‘In Chocolate We Trust,’ Peter Kurie, University of Pennsylvania Press, 216 pages, $34.95.

The town of Hershey, Pa. — founded in the early 20th century by Milton Hershey as part of the chocolate company that bears his name — manages to be somehow typically American and utterly unique. Now native son and Princeton-trained anthropologist Peter Kurie examines his community in “In Chocolate We Trust: The Hershey Company Town Unwrapped.”

Hershey started his company with the simple idea that chocolate could be manufactured cheaply and sold widely. A strict Mennonite, he shaped the town of Hershey, which included a school for the education of orphans, along vaguely communitarian lines, a conception that became central to Hershey’s mythology and appeal.

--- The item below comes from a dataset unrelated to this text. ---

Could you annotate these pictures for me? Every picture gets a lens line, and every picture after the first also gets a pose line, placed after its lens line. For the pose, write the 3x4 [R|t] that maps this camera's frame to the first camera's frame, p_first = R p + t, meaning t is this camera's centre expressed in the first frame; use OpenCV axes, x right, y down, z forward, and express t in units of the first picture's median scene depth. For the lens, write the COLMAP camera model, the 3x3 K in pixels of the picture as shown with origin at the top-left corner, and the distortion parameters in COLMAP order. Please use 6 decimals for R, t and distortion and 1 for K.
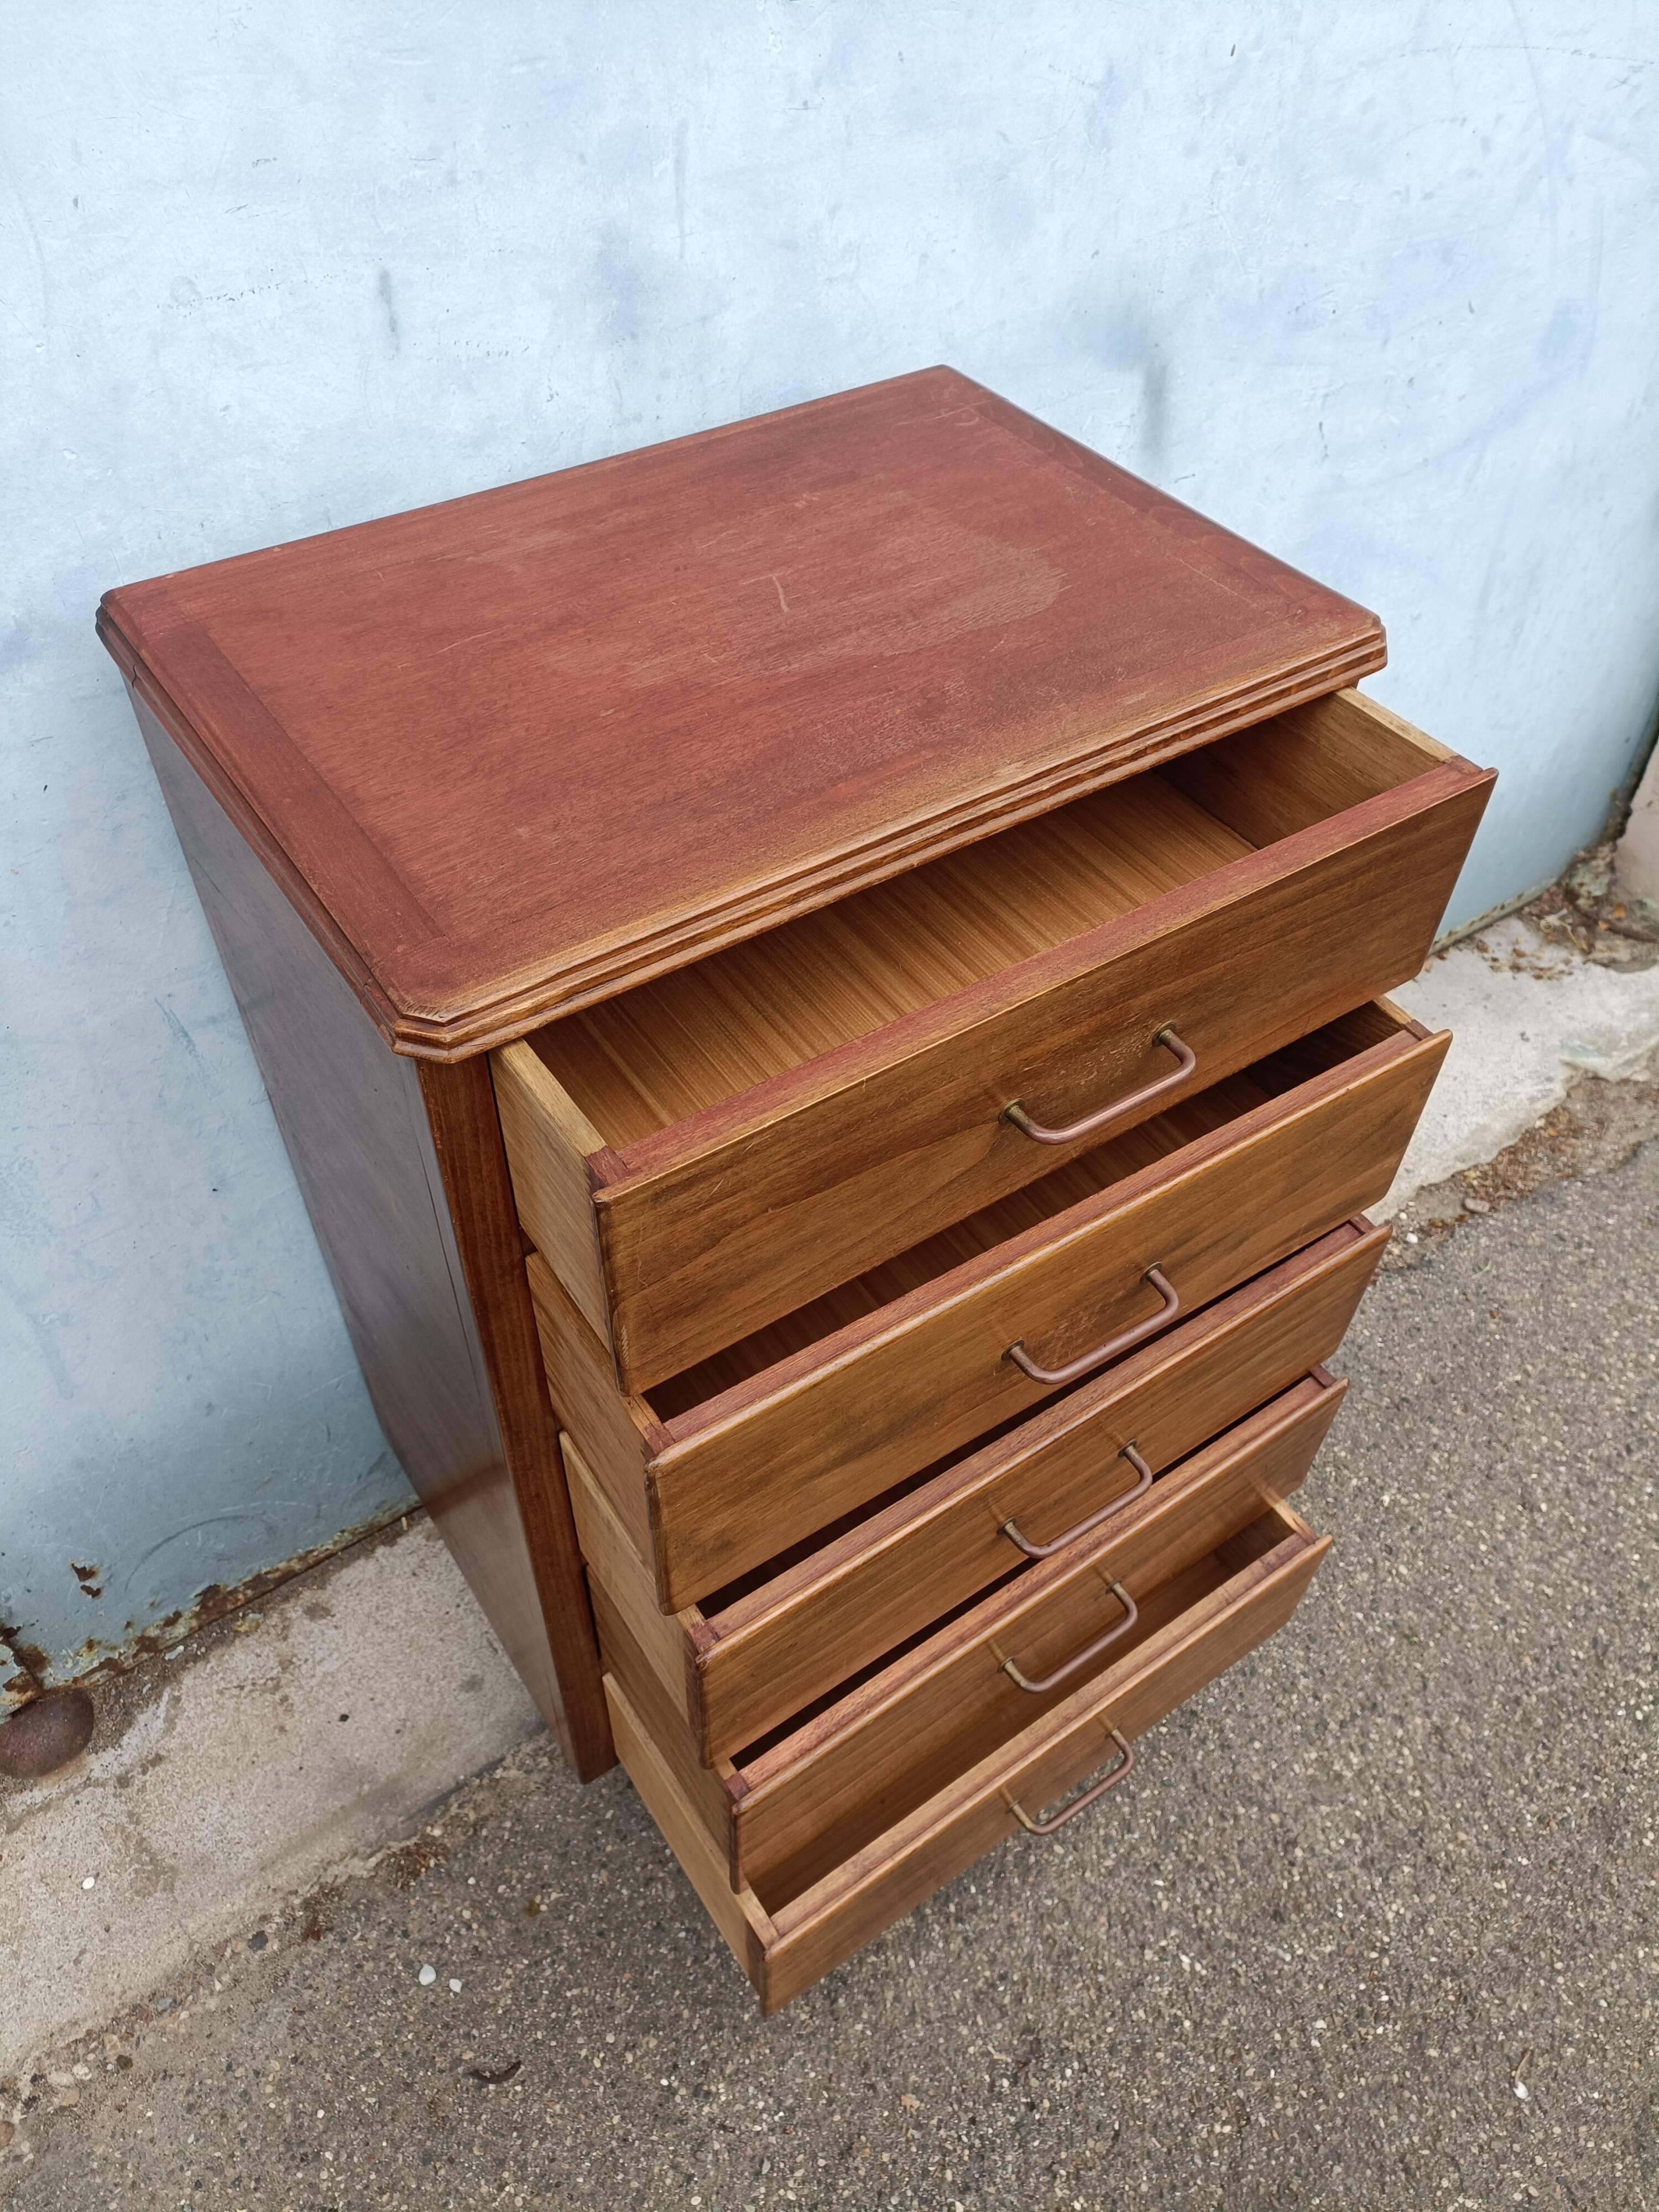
lens RADIAL K [[1637.5, 0, 837.4], [0, 1637.5, 1102.2], [0, 0, 1]] dist [0.014399, -0.002064]
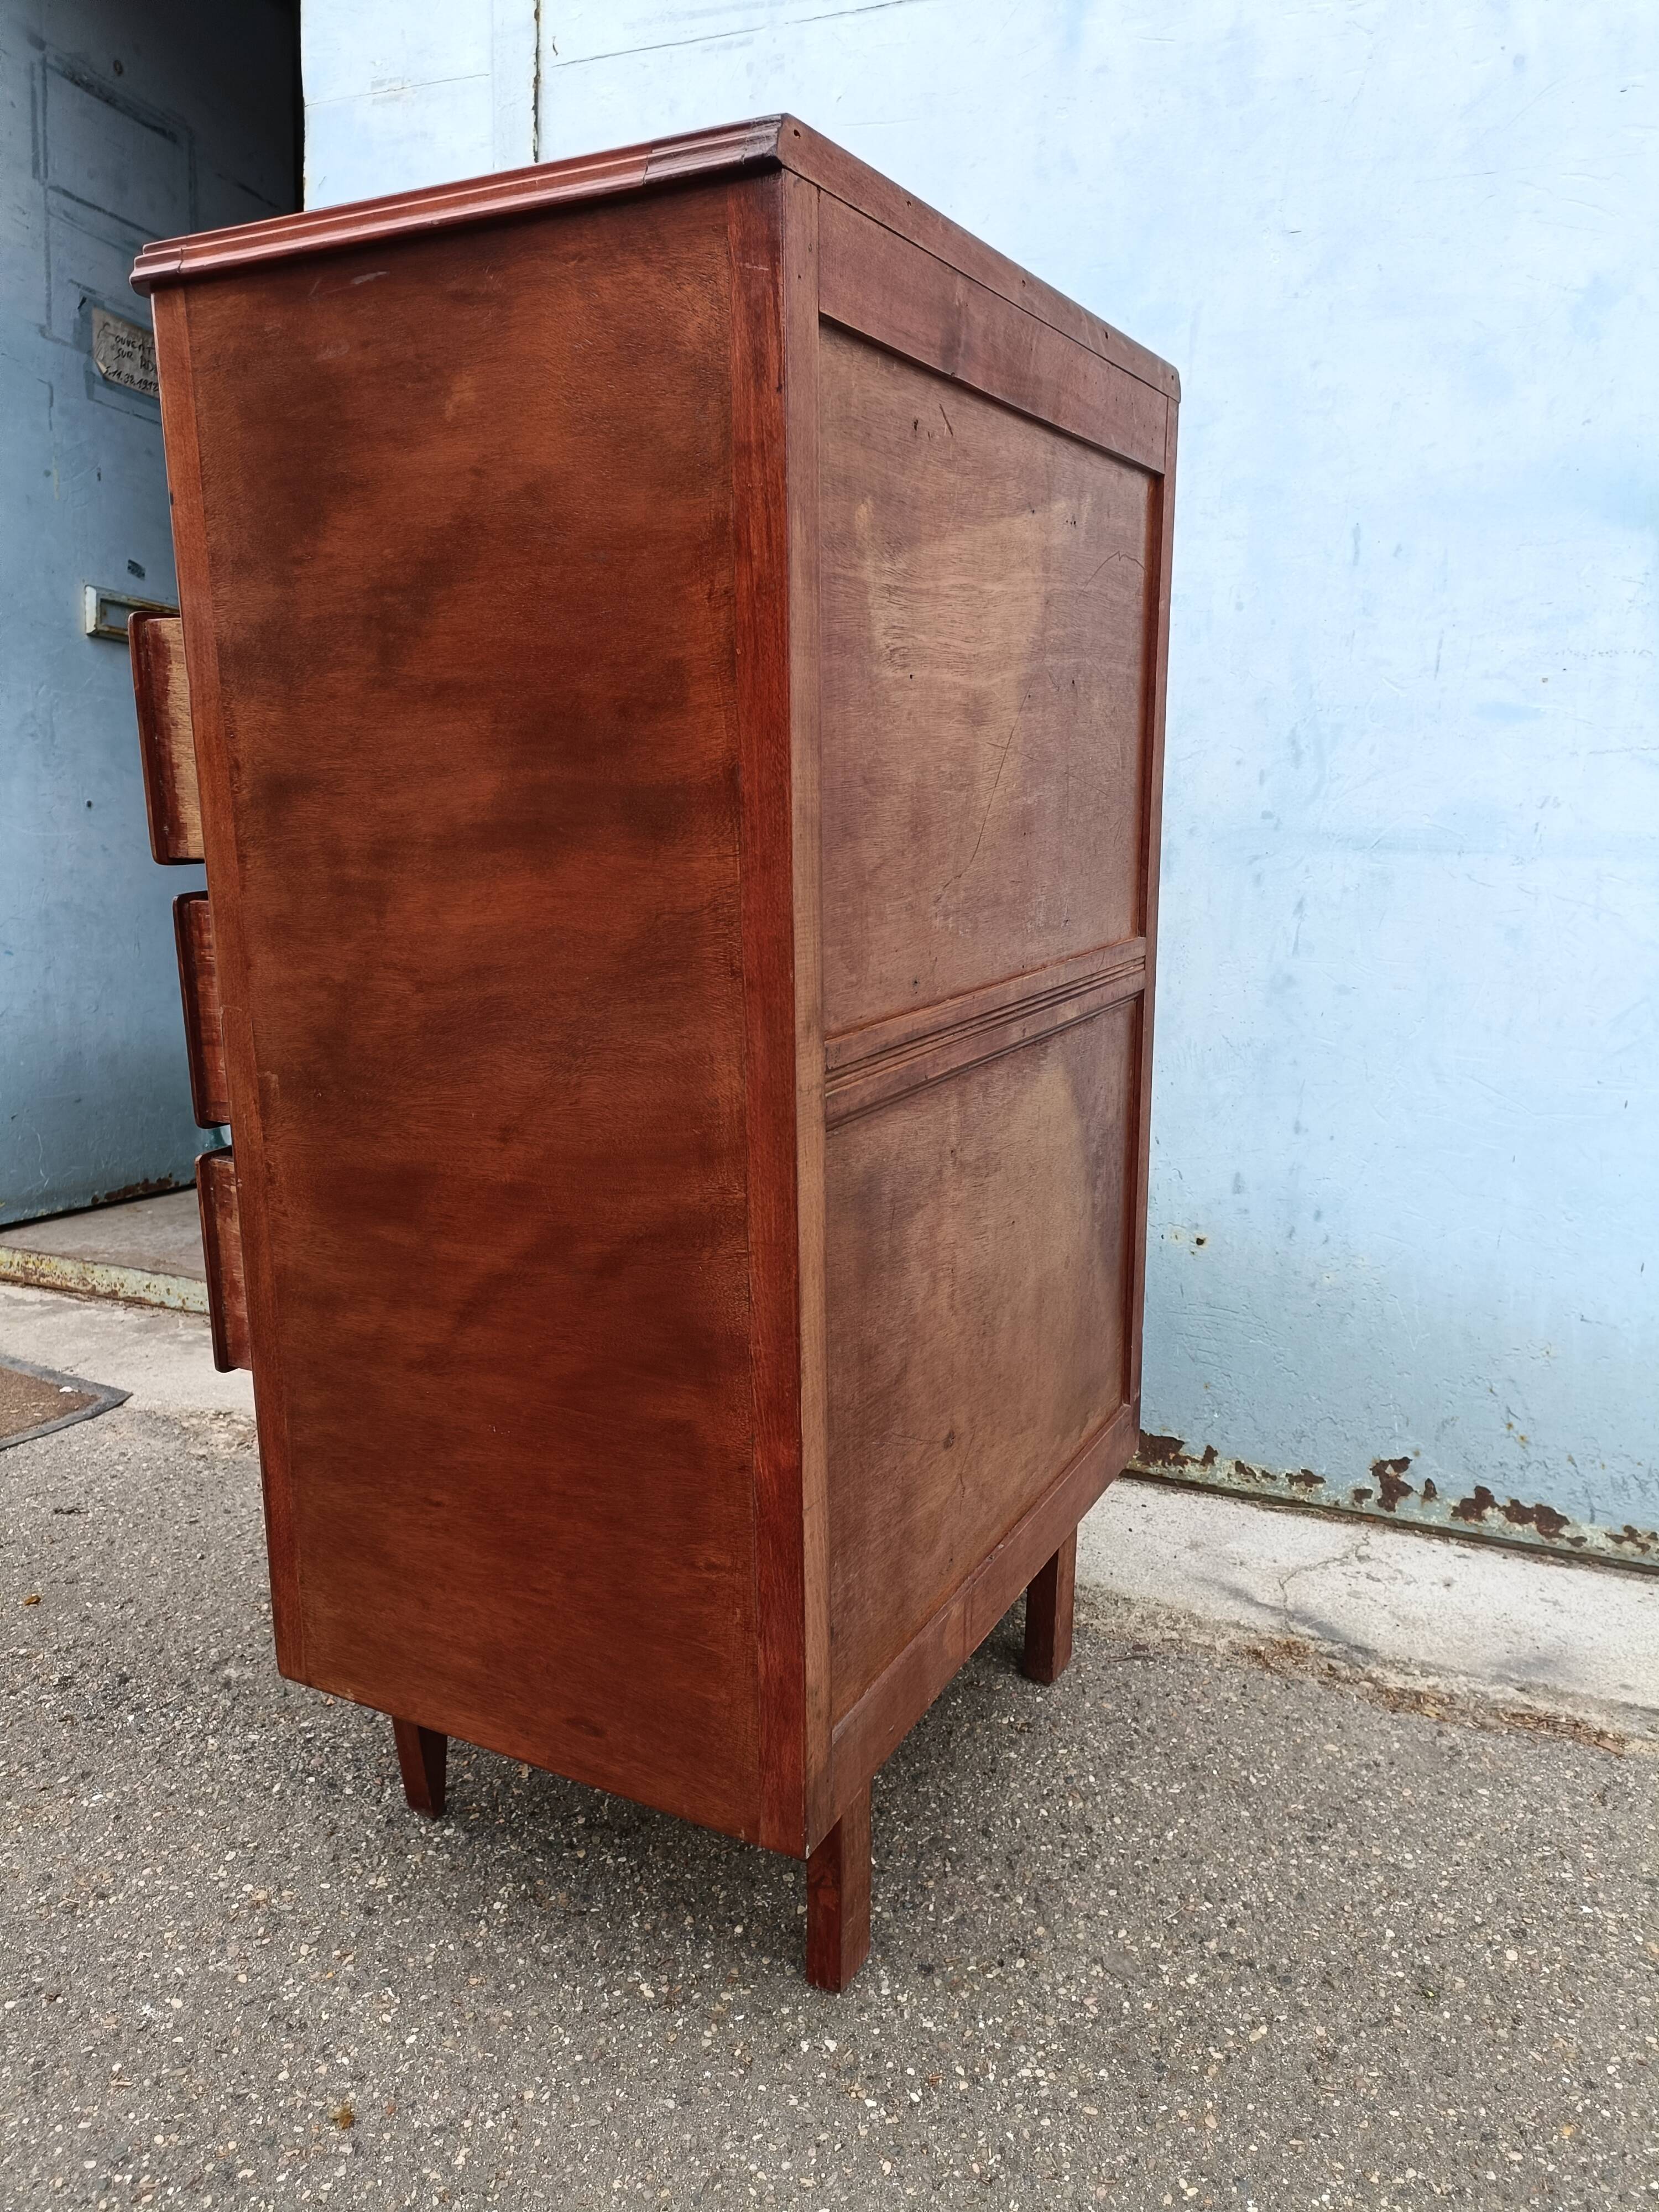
lens RADIAL K [[1625.5, 0, 836.6], [0, 1625.5, 1104.8], [0, 0, 1]] dist [0.010934, -0.000054]
pose [[0.524664, 0.137439, -0.840142, 0.835230], [-0.617544, 0.740737, -0.264476, 0.445916], [0.585975, 0.657585, 0.473513, 0.401280]]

In Kurie’s telling, what makes the Hershey empire both so durable and so fraught are the unusual terms of Hershey’s trust. Hershey is a publicly traded corporation owned in perpetuity by a nonprofit trust. That unwieldy and deeply unorthodox arrangement contains a probably unsustainable legal contradiction.

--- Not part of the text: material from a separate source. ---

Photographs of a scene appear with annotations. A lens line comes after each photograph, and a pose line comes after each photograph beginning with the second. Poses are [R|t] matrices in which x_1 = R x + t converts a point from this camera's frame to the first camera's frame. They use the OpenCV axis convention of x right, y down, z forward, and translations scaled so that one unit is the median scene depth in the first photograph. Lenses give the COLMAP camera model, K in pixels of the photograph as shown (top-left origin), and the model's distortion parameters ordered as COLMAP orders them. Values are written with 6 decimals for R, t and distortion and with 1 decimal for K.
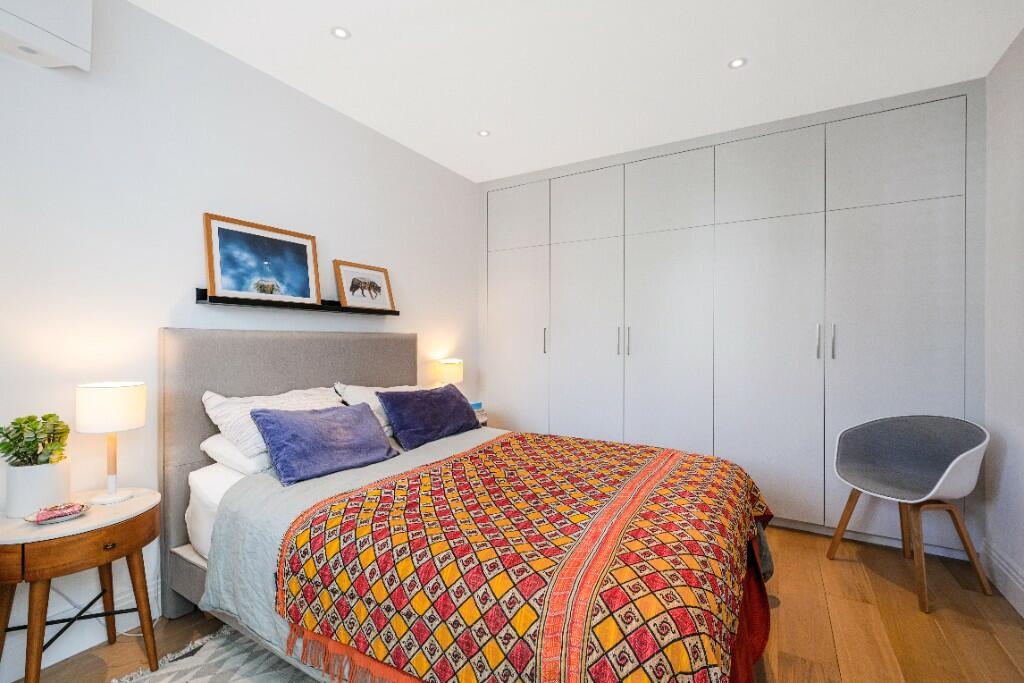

Kurie’s book conveys the sense of an institution that is caught between eras: It cannot remain stuck in the sepia-toned twilight of its Christian-charity origins, but it remains stoutly resistant to corporate raiders.

“In Chocolate We Trust” tells a great story, although it sometimes feels like a good piece of long-form journalism straining to expand into a scholarly framework. And while Kurie’s conclusions about the company display measured good sense, less convincing is his attempt to frame Milton Hershey the man as being “as relevant as ever.”